◆ **PROBLEM REQUIREMENTS**
Copy every line of the entries below word for word, omitting the pictures.

◆ **DATA**
* * * * * * * * *

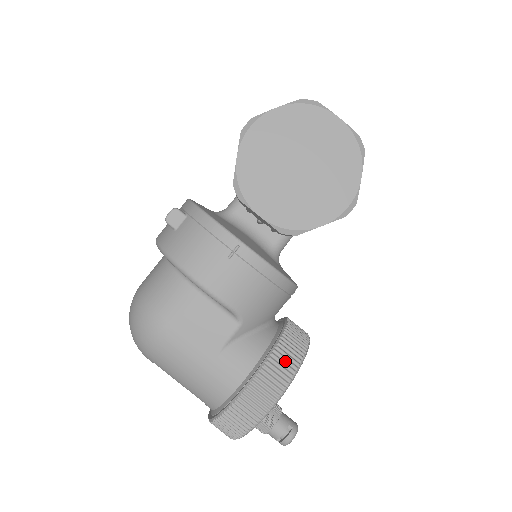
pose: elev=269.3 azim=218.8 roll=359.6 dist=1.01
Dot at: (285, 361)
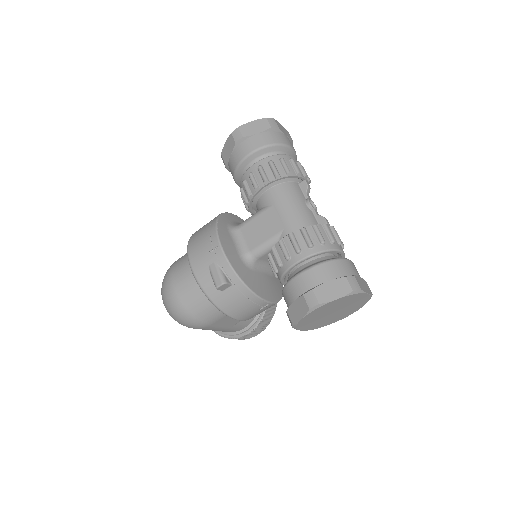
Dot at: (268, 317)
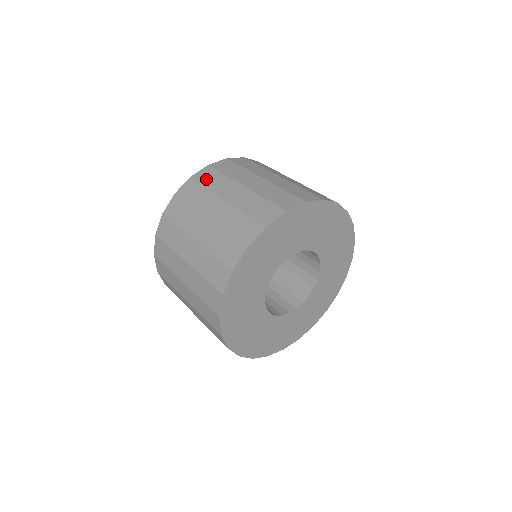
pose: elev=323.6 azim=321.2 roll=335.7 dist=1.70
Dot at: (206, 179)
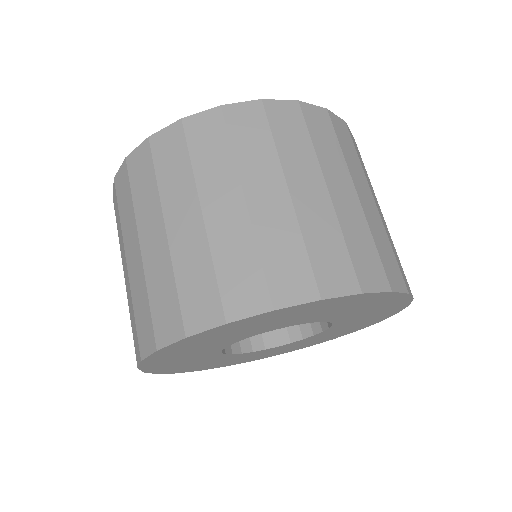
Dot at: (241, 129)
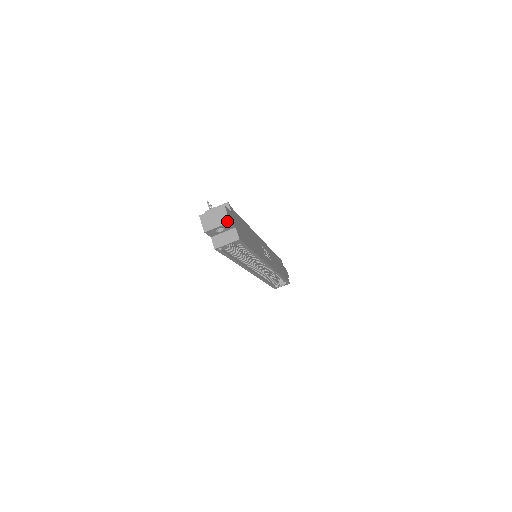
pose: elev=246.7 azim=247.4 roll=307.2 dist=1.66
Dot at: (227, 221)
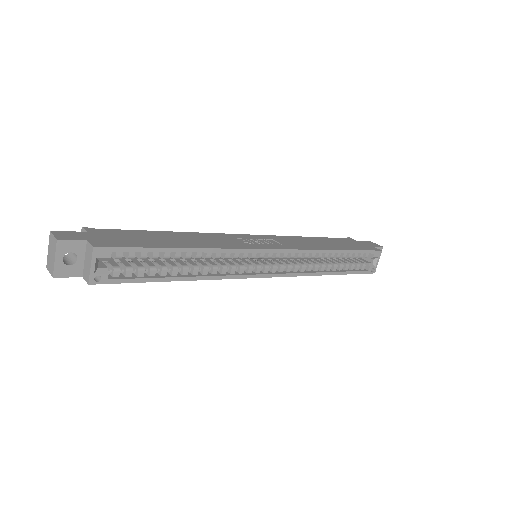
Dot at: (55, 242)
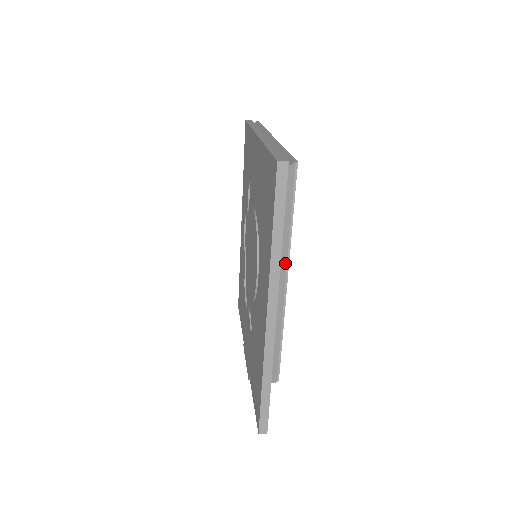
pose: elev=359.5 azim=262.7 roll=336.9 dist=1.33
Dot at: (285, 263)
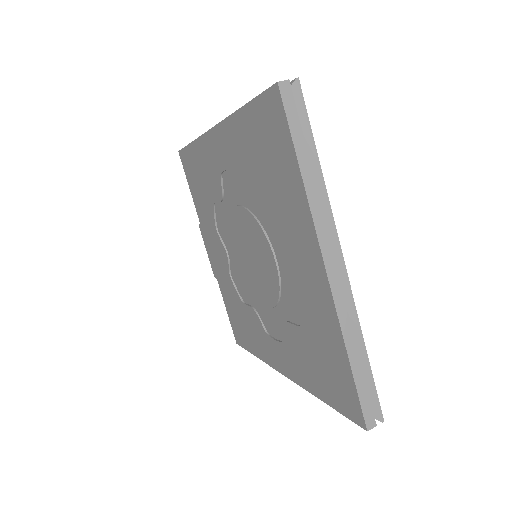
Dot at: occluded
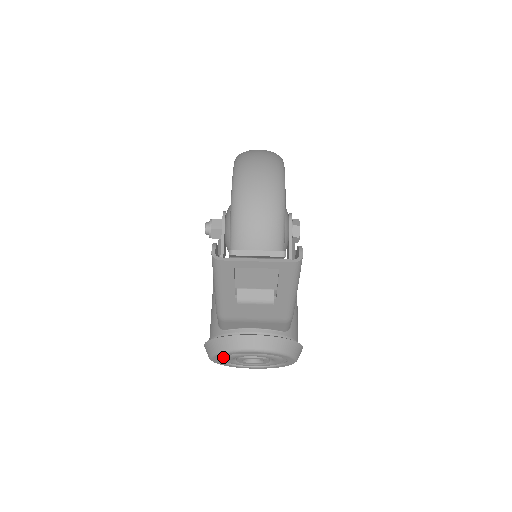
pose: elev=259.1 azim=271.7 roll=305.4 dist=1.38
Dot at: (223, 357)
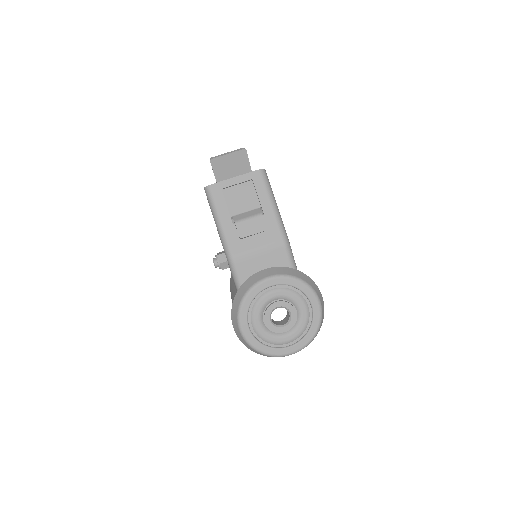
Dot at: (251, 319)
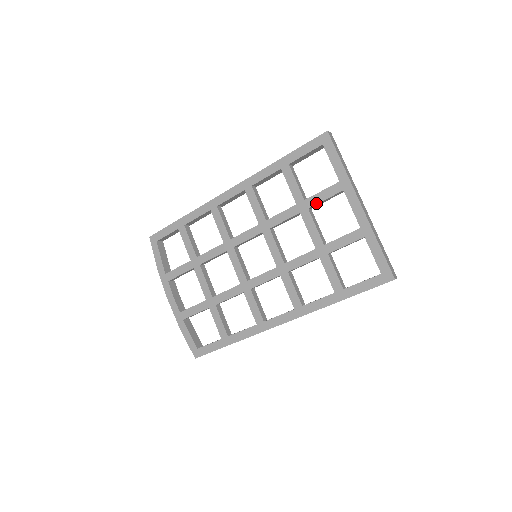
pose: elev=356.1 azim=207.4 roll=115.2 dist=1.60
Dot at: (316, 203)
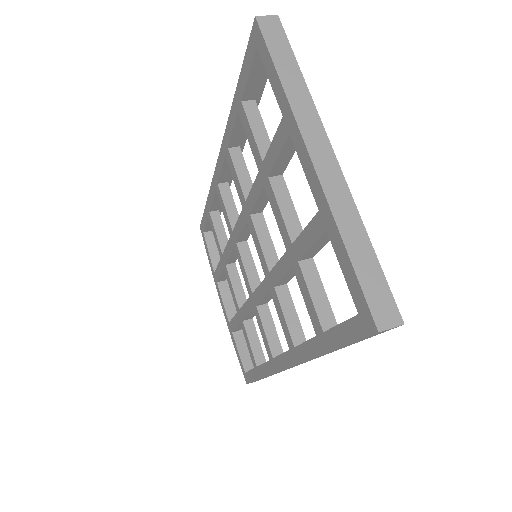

* * * * * * * * *

◆ **RESPONSE**
pose: elev=269.3 azim=218.8 roll=359.6 dist=1.01
Dot at: (285, 361)
Dot at: (268, 317)
pose: elev=323.6 azim=321.2 roll=335.7 dist=1.70
Dot at: (206, 179)
Dot at: (241, 129)
pose: elev=246.7 azim=247.4 roll=307.2 dist=1.66
Dot at: (227, 221)
Dot at: (55, 242)
pose: elev=359.5 azim=262.7 roll=336.9 dist=1.33
Dot at: (285, 263)
Dot at: occluded
pose: elev=259.1 azim=271.7 roll=305.4 dist=1.38
Dot at: (223, 357)
Dot at: (251, 319)
pose: elev=356.1 azim=207.4 roll=115.2 dist=1.60
Dot at: (316, 203)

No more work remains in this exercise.